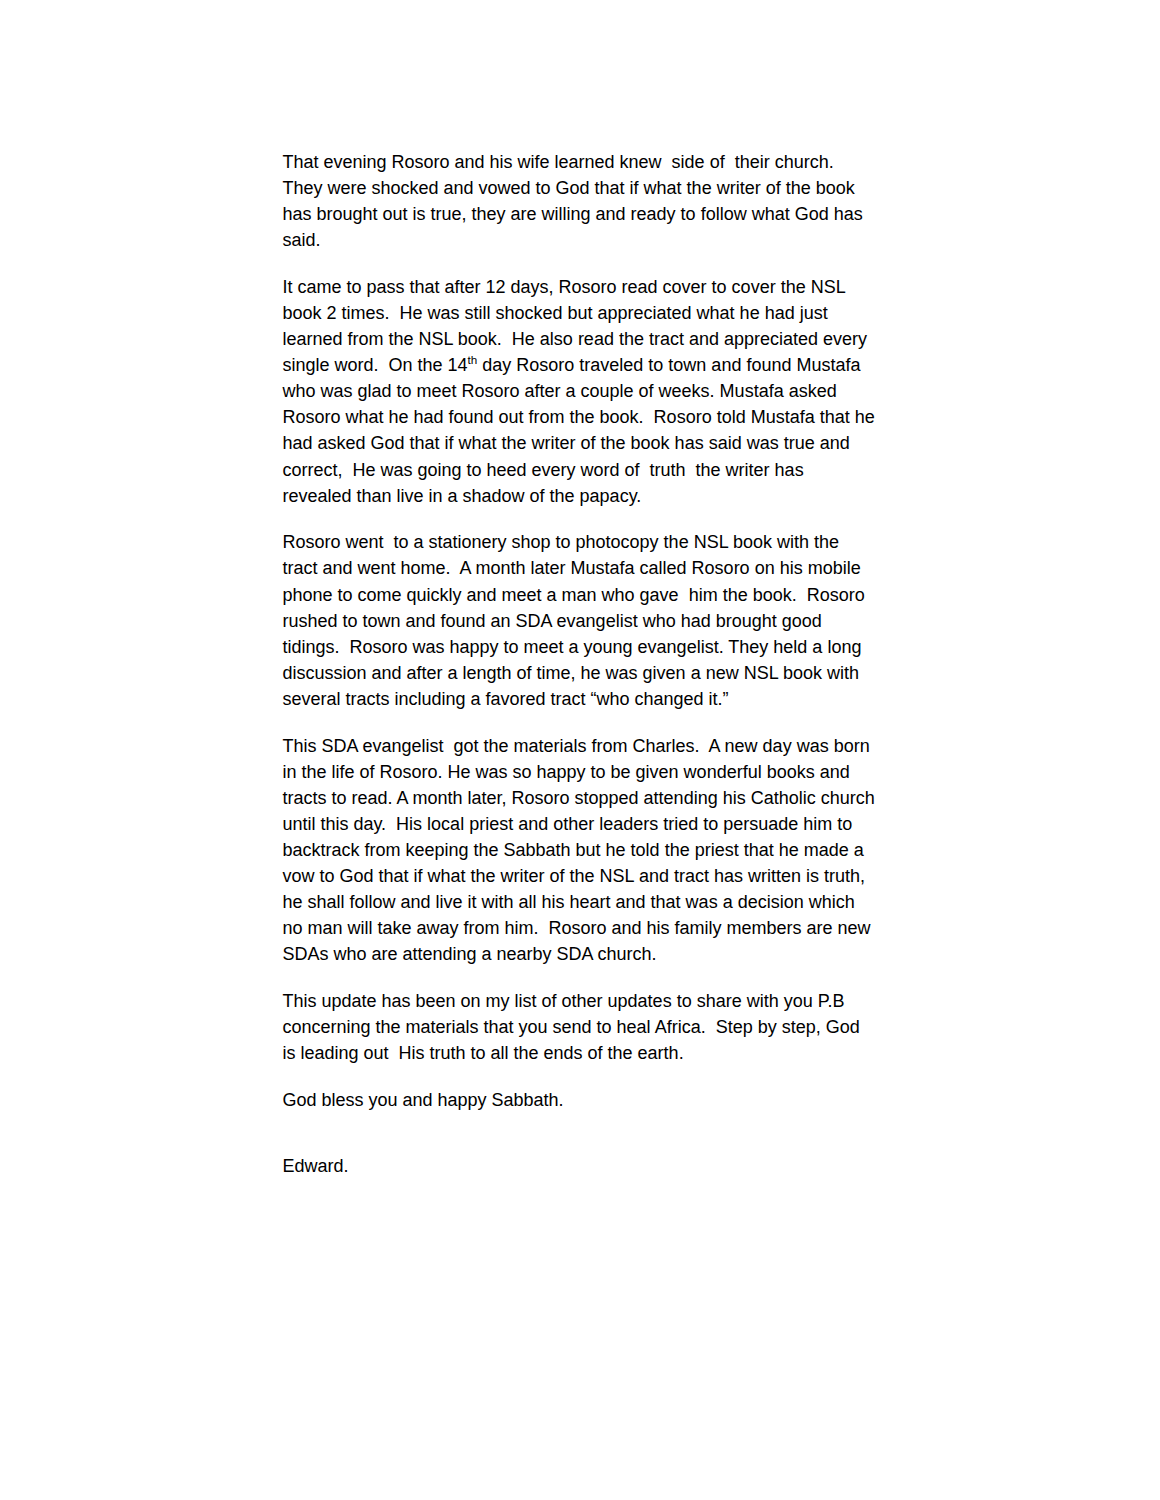That evening Rosoro and his wife learned knew side of their church. They were shocked and vowed to God that if what the writer of the book has brought out is true, they are willing and ready to follow what God has said.
It came to pass that after 12 days, Rosoro read cover to cover the NSL book 2 times. He was still shocked but appreciated what he had just learned from the NSL book. He also read the tract and appreciated every single word. On the 14th day Rosoro traveled to town and found Mustafa who was glad to meet Rosoro after a couple of weeks. Mustafa asked Rosoro what he had found out from the book. Rosoro told Mustafa that he had asked God that if what the writer of the book has said was true and correct, He was going to heed every word of truth the writer has revealed than live in a shadow of the papacy.
Rosoro went to a stationery shop to photocopy the NSL book with the tract and went home. A month later Mustafa called Rosoro on his mobile phone to come quickly and meet a man who gave him the book. Rosoro rushed to town and found an SDA evangelist who had brought good tidings. Rosoro was happy to meet a young evangelist. They held a long discussion and after a length of time, he was given a new NSL book with several tracts including a favored tract “who changed it.”
This SDA evangelist got the materials from Charles. A new day was born in the life of Rosoro. He was so happy to be given wonderful books and tracts to read. A month later, Rosoro stopped attending his Catholic church until this day. His local priest and other leaders tried to persuade him to backtrack from keeping the Sabbath but he told the priest that he made a vow to God that if what the writer of the NSL and tract has written is truth, he shall follow and live it with all his heart and that was a decision which no man will take away from him. Rosoro and his family members are new SDAs who are attending a nearby SDA church.
This update has been on my list of other updates to share with you P.B concerning the materials that you send to heal Africa. Step by step, God is leading out His truth to all the ends of the earth.
God bless you and happy Sabbath.
Edward.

■ ■ ■ ■ ■

About this task:
Please give the data again in full, exactly as written, but without any images.

Task answer:
That evening Rosoro and his wife learned knew side of their church. They were shocked and vowed to God that if what the writer of the book has brought out is true, they are willing and ready to follow what God has said.
It came to pass that after 12 days, Rosoro read cover to cover the NSL book 2 times. He was still shocked but appreciated what he had just learned from the NSL book. He also read the tract and appreciated every single word. On the 14th day Rosoro traveled to town and found Mustafa who was glad to meet Rosoro after a couple of weeks. Mustafa asked Rosoro what he had found out from the book. Rosoro told Mustafa that he had asked God that if what the writer of the book has said was true and correct, He was going to heed every word of truth the writer has revealed than live in a shadow of the papacy.
Rosoro went to a stationery shop to photocopy the NSL book with the tract and went home. A month later Mustafa called Rosoro on his mobile phone to come quickly and meet a man who gave him the book. Rosoro rushed to town and found an SDA evangelist who had brought good tidings. Rosoro was happy to meet a young evangelist. They held a long discussion and after a length of time, he was given a new NSL book with several tracts including a favored tract “who changed it.”
This SDA evangelist got the materials from Charles. A new day was born in the life of Rosoro. He was so happy to be given wonderful books and tracts to read. A month later, Rosoro stopped attending his Catholic church until this day. His local priest and other leaders tried to persuade him to backtrack from keeping the Sabbath but he told the priest that he made a vow to God that if what the writer of the NSL and tract has written is truth, he shall follow and live it with all his heart and that was a decision which no man will take away from him. Rosoro and his family members are new SDAs who are attending a nearby SDA church.
This update has been on my list of other updates to share with you P.B concerning the materials that you send to heal Africa. Step by step, God is leading out His truth to all the ends of the earth.
God bless you and happy Sabbath.
Edward.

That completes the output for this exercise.